Review: Bat Batang Fitroa Fitnangan (Tata Guna Tanah & Laut Tradisional Kei) Oleh: J.P Rahail


Apresiasi saya sampaikan untuk J.P Rahail sebagai kepala adat Maur Ohoiwut di kecamatan Pulau Kei Besar, Kabupaten Maluku Tenggara yang telah sudi dengan usaha kerasnya dalam membukukan tradisi tata guna laut dan tanah tradisional Kei yang dahulu hanya diwariskan secara lisan dan turun-temurun. Mengingat pasti ada banyak distorsi dalam pewarisannya, maka pembukuan ini memang patut dibuat.
Buku kecil yang berjudul Bat Batang Fitroa Fitnangan ini, sedikit banyak membuka mata hati pembacanya bahwa sistem hukum formal tidak selalu dapat menjadi solusi untuk menyelesaikan masalah lokal yang telah memegang erat sistem hukum adat tradisional, bahwa sistem hukum formal tidak selalu baik dalam pelestarian dan konservasi sumber daya alam, bahwa ternyata sistem hukum adat tradisional juga memiliki kelebihan dalam hal tersebut. Contohnya sasi, yang hingga saat ini menjadi salah satu unsur terpenting dalam mengolah tata guna lahan dan laut secara tradisional di Kei.

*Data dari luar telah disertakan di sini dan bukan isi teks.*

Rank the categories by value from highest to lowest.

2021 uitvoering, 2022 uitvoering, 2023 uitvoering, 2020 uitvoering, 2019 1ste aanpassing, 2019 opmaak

Dilihat dari letak geografisnya, hampir seluruh penduduk wilayah adat Maur Ohoiwut adalah petani ladang sekaligus nelayan tradisional. Falsafah dasar yang menekankan pentingnya kehidupan yang menghidupkan semua yang hidup, akhirnya menghasilkan sistem tata guna tanah dan laut yang arif. Manusia dapat mengambil hasil alamnya, namun tidak lupa dalam menjaga dan menghormatinya sebagai makhluk Tuhan yang hidup pula.
Kepemilkan lahan juga dibagi sedemikian rupa dengan sistem pertuanan. Kampung, marga, dan keluarga pati dibagi-bagi kepemilikan lahannya secara adil dan bijaksana. Penentuan tapal batas ditarik melalui tanda-tanda alam, seperti puncak bukit, pohon besar, dll. “Tuan Tanah” (Nuhu Met Duan) yang bertugas menangani dan menjadi penengah dalam setiap kasus sengketa lahan antar wilayah adat, antar desa/kampung dan antar marga dalam praktiknya akhirnya menjadi stakeholder yang kuat.
Meskipun memang kenyataannya sengketa lahan tidak dapat dihindarkan, namun penyelesaian sengketa lahan mengenai tapal batas dan sebagaianya seringkali lebih efektif menggunakan sistem hukum lokal tradisional yang arif dibanding menggunakan aturan-aturan resmi hukum negara, dengan berbagai aturan birokrasinya yang berbelit-belit dan seringkali sangat terasa asing bagi masyarakat adat setempat. Ini juga yang kemudian melandasi harmonis sosial dalam masyarakat adat Kei, yang jauh dan kuat dari serbuan pengaruh asing yang serakah.
Duduk masalah antara sistem hukum positif formal dengan sistem hukum adat tradisional tidak lain hanya terletak pada perbedaan kepemilikan. Pak Rahail akhirya mencoba menggugat ketidakpedulian sistem hukum formal dan keangkuhan ilmu pengetahuan modern sekaligus menyampaikan bahwa yang dibutuhkan oleh sistem tradisional adalah peluang hak hidup dan ruang gerak yang lebih lapang untuk membuktikan diri sebagai sesuatu yang juga berharga bagi kehidupan peradaban manusia kini dan nanti. Antara sistem hukum formal dan tradisonal, beliau menemukan bahwa antara keduanya ada banyak unsur yang saling melengkapi dan saling menyempurnakan, bukan saling menafikkan atau menjatuhkan. Maka dibutuhkan kerendahan hati melebur bersama membentuk suatu tawaran sistem yang ramah terhadap lingkungan untuk peradaban yang lebih maju.
Setelah membaca bunga rampai dari pak Rahail, kemudian timbul pertanyaan dalam diri saya, mengapa dan apa yang membuat kerendahan hati dari salah satu atau kedua belah pihak tersebut tak kunjung muncul? dengan derasnya arus modernisasi dan globalisasi, apakah kemudian dapat menggerus hampir seluruh masyarakat tradisonal yang memegang teguh hukum adat tradisionalnya? Jika demikian, akan kah tujuan untuk meleburkan kedua sistem tersebut menjadi semakin sulit dicapai karena suara tradisional menjadi minoritas? bagaimana kemudian proses peleburan ini berjalan? Adakah penengah di antara kedua belah pihak tersebut yang mengawasi proses peleburan ini?